Eliminating data bias: why it matters and how to avoid it

In the world of data science and statistics, results are only as good as the data you use. This becomes increasingly important in machine learning and artificial intelligence, as when using these ‘black box’ algorithms, the origins of predictions or results are both unknown and untraceable.

Introduction

In the world of data science and statistics, results are only as good as the data you use. This becomes increasingly important in machine learning and artificial intelligence, as when using these ‘black box’ algorithms, the origins of predictions or results are both unknown and untraceable. In short, if data used for model training is biased, any inferences made based on these methods will subsequently also be biased. In business terms, this can as a consequence, ultimately lead to costly and in some cases dangerous decisions. In this article, I will discuss why bias is important, with examples of different types of bias, with tips for avoiding bias in your data.

What is data bias?

In terms of statistics, bias is a systematic tendency of results to be different from the true case. This is best explained through examples. A prime example of data bias in the real world is predictive policing, in which algorithms are used to analyse arrest data to both predict and prevent future crimes. Based on historical data, potential crime hotspots are identified, and additional patrolling of officers is carried out in these areas. In turn, due to additional patrols, more arrests occur in these areas, which in turn reinforces in the algorithm that these areas require additional policing. This results in data bias, perpetuating a feedback loop resulting in areas with a very high police presence, and others with none at all. Conclusions based on biased data can result in misleading results, which can impact business decisions, profits and progress. Despite this, simple checks and an understanding of your data can reduce bias and improve confidence in decisions.

Three types of data bias

In this blog, we focus on three important types of bias to look out for in analyses.

1. Selection bias - an error when choosing who or what should be included in a study.
Example: Below is an example of two subsets of a population taken. The image on the left shows a good representation of each fruit type, the one on the right completely misses a category.


This may happen unconsciously, or by accident, and the best way to avoid it is to ensure that sample sizes are appropriate for what you are doing, and to select cases using randomisation (i.e. a random number generator to allocate participants to each condition for example).

2. Observer bias - the tendency to see what we expect to see, or what we want to see. This can often be more common when considering more qualitative data, and can be avoided by using blinding.

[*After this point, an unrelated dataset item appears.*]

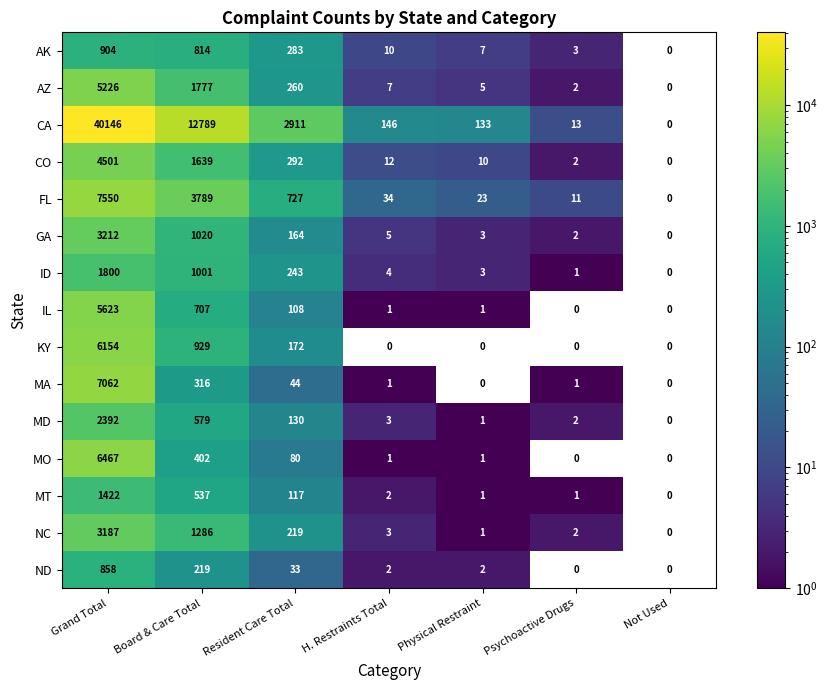

What is the maximum value for MT?

1422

3. Outlier bias - caused by data outliers that differ greatly from other samples. Consider the graph below, with the observation highlighted in red, which appears to have a much larger value than the rest.

The best fit line is very different with and without this point, and so it may be best to either remove it, or consider using summary statistics such as the median instead of the average, as it is less affected by outliers.

General tips for avoiding data bias

  1. Big data isn't always best - you may be tempted to use all data available, but in most cases, ensuring you are using a dataset which has been quality controlled, and thoroughly vetted is always the best way to avoid bias, particularly from outliers.
  2. Information is gold - the more information you know about the data you are using, the better equipped you are for identifying where biases may be introduced, and how to remove them. For example, has the data from a historical period been converted from manual to digital recording at some point? Simple mistakes such as an age being typed as 119 instead of 19 could massively skew results, and impact conclusions.
  3. Population appropriate - ensure that the population you are inferring any conclusions about is appropriate. It is not always possible to get all the data you desire, but that is ok, as long as you adjust your hypotheses and conclusions accordingly. Say you are a dog food brand testing your new treats at the local guide dog charity. It is great that the hard working (usually large, labradors or golden retrievers) are getting a well-earned treat. But if 9/10 guide dogs would recommend the treat, it doesn’t mean that it would go down just as well with a toy poodle.
  4. Don’t fall into the mean trap - don’t just look at averages, as these could be skewed by outliers. Look at the range of data values, and understand your data fully, what is the median, are the distribution of values symmetrical, what is the range of values? An in-depth understanding of data can help you to greatly reduce bias.

Summary

As we have seen, bias in any data can impact any results or consequent conclusions made, which can have an impact on decision making. An understanding of types of bias and how they arise can help to eliminate or at least minimise the impact of bias, with three big sources considered. Using the simple tips given in this article is a quick and easy step towards addressing bias.